The incident that happened on Friday Dec. 14 at Sandy Hook Elementary School in Newtown, Connecticut has reactivated the U.S. debate about the necessity of passing gun control laws. The shooter, as in the majority of the cases, committed suicide, but the weapons were from his home and the gun license was in his mother’s name.
After his visit to this quiet northeastern town, which in the last decade only recorded one murder, U.S. President Barack Obama promised on Sunday Dec. 16—without saying the word weapon— that his office would act immediately to avoid similar tragedies. However the White House still has not offered any specific details about a plan. Any plan would be difficult to implement in the current U.S. political climate.
Bearing arms is a right that many Americans support and is also protected in the Second Amendment: “A well regulated Militia, being necessary to the security of a free State, the right of the people to keep and bear Arms, shall not be infringed.”
In a sleazy homage to the 221st anniversary of the Second Amendment, which was ratified on December 15, 1791, Adam Lanza grabbed hold of his Bushmaster .223 and two handguns, all registered in his mother’s name. Adam Lanza first killed his mother and then went to the school where she worked and opened fire on dozens of innocent, defenseless children. 20 children died. The main weapon used by Lanza during his murderous rampage at Sandy Hook Elementary School is the civil version of the famous assault M-16 weapon used by the United States’ army since the Vietnam War. This gun can be brought legally in almost any part of the country.
Hours before President Obama’s announcement, Democratic Senator Dianne Feinstein stated that when Congress begins their session in January, she will present a draft for a law that prohibits the purchase of assault weapons. Independent Connecticut Senator Joseph Lieberman asked that we do not lose sight of what is important.
On the opposing side, the Democratic law maker from West Virginia Joe Manchin, a strong defender of the Second Amendment, stated on the Monday after the shooting that there must be a sensible and reasonable debate concerning weapons control. In response to the lawmakers’ statements, there have been petitions and demonstrations from the public. Three days after the shooting, almost 160,000 people signed a petition on the White House web site calling for increased control in the circulation of weapons in the country.
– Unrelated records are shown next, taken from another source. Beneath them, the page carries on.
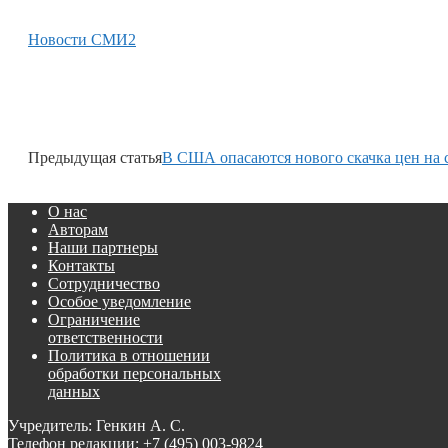
Новости СМИ2
Предыдущая статья
В США опасаются нового скачка цен на 
О нас
Авторам
Наши партнеры
Контакты
Сотрудничество
Особое уведомление
Ограничение
ответственности
Политика в отношении
обработки персональных
данных
Учредитель: Генкин А. С.
Телефон редакции:
+7 (495) 003-9824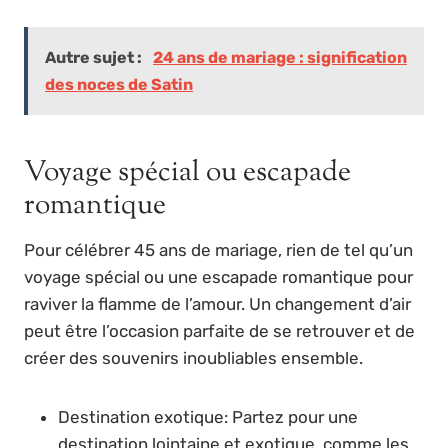
Autre sujet :
24 ans de mariage : signification
des noces de Satin
Voyage spécial ou escapade
romantique
Pour célébrer 45 ans de mariage, rien de tel qu’un
voyage spécial ou une escapade romantique pour
raviver la flamme de l’amour. Un changement d’air
peut être l’occasion parfaite de se retrouver et de
créer des souvenirs inoubliables ensemble.
Destination exotique: Partez pour une
destination lointaine et exotique, comme les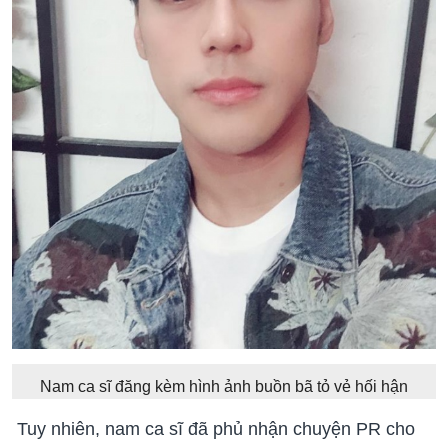
Nam ca sĩ đăng kèm hình ảnh buồn bã tỏ vẻ hối hận
Tuy nhiên, nam ca sĩ đã phủ nhận chuyện PR cho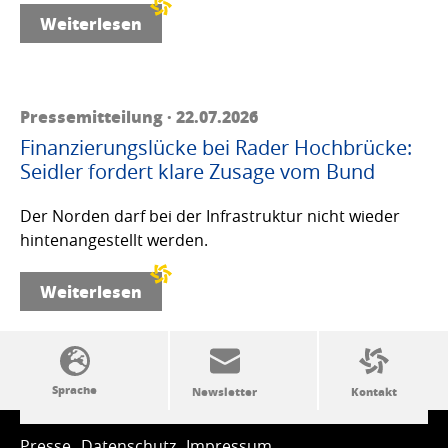
Weiterlesen
Pressemitteilung · 22.07.2026
Finanzierungslücke bei Rader Hochbrücke:
Seidler fordert klare Zusage vom Bund
Der Norden darf bei der Infrastruktur nicht wieder
hintenangestellt werden.
Weiterlesen
SSW-Politik von A bis Z
Presse
Datenschutz
Impressum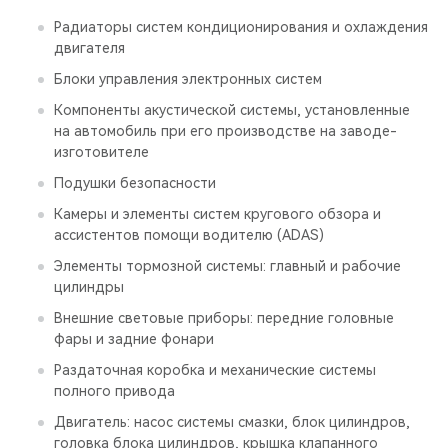
Радиаторы систем кондиционирования и охлаждения
двигателя
Блоки управления электронных систем
Компоненты акустической системы, установленные
на автомобиль при его производстве на заводе-
изготовителе
Подушки безопасности
Камеры и элементы систем кругового обзора и
ассистентов помощи водителю (ADAS)
Элементы тормозной системы: главный и рабочие
цилиндры
Внешние световые приборы: передние головные
фары и задние фонари
Раздаточная коробка и механические системы
полного привода
Двигатель: насос системы смазки, блок цилиндров,
головка блока цилиндров, крышка клапанного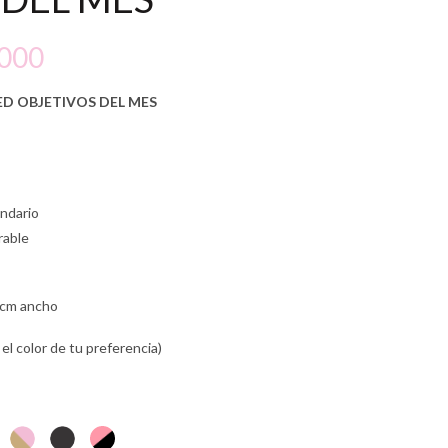
Rango
.000
de
ED OBJETIVOS DEL MES
precios:
desde
endario
$125.000
rable
hasta
 cm ancho
$155.000
el color de tu preferencia)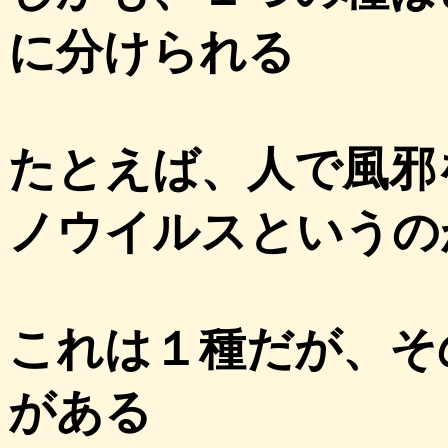
に分けられる
たとえば、人で風邪
ノウイルスというの
これは１種だが、そ
がある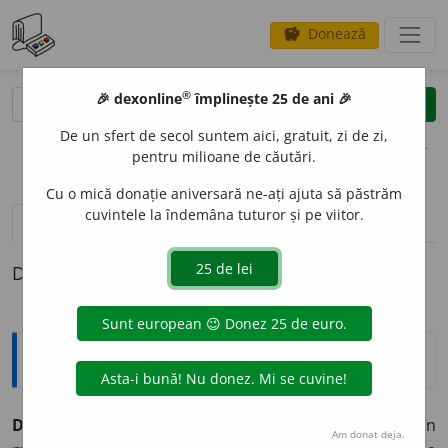
Donează
savings
®
®
🎉 dexonline
împlinește 25 de ani 🎉
caută
clear
search
De un sfert de secol suntem aici, gratuit, zi de zi,
opțiuni
pentru milioane de căutări.
Cu o mică donație aniversară ne-ați ajuta să păstrăm
cuvintele la îndemâna tuturor și pe viitor.
pronunție
(27)
volume_up
definiții (1)
Definiția cu ID-ul 461303:
Explicative DEX
DOMIN
A
vb.
I.
tr.
1. a ține sub influența sa; a stăpâni în
Am donat deja.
Almost 31,600 Americans want the most strict gun control laws while more than 23,000 want firmer control. The law that was signed by Bill Clinton in 1994, which prohibited the possession of assault rifles, expired in 2004 and has not been renewed. With no elections in sight, Obama is soon to be inaugurated for his second term. President Obama can therefore break the cycle of violence in U.S. schools and make good of his Nobel Peace Prize.